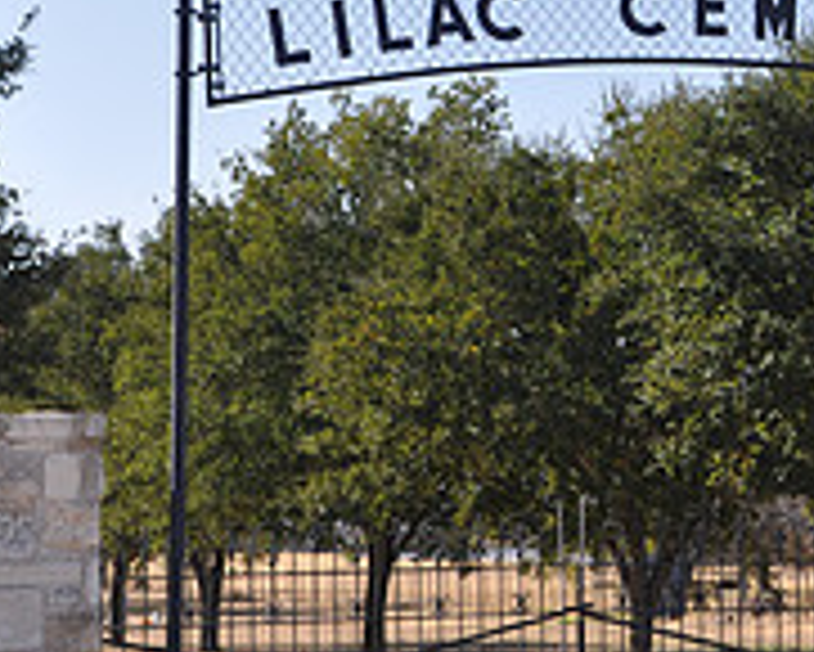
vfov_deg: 9.0
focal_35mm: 171
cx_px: 702
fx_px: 4122
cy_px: 101
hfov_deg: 11.2
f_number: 7.1
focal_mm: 38
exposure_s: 1/200
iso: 200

......

Print exactly the lines that run from the line containing "focal_35mm: 171" to the end of the data, both ends included.

### EXPECTED OUTPUT
focal_35mm: 171
cx_px: 702
fx_px: 4122
cy_px: 101
hfov_deg: 11.2
f_number: 7.1
focal_mm: 38
exposure_s: 1/200
iso: 200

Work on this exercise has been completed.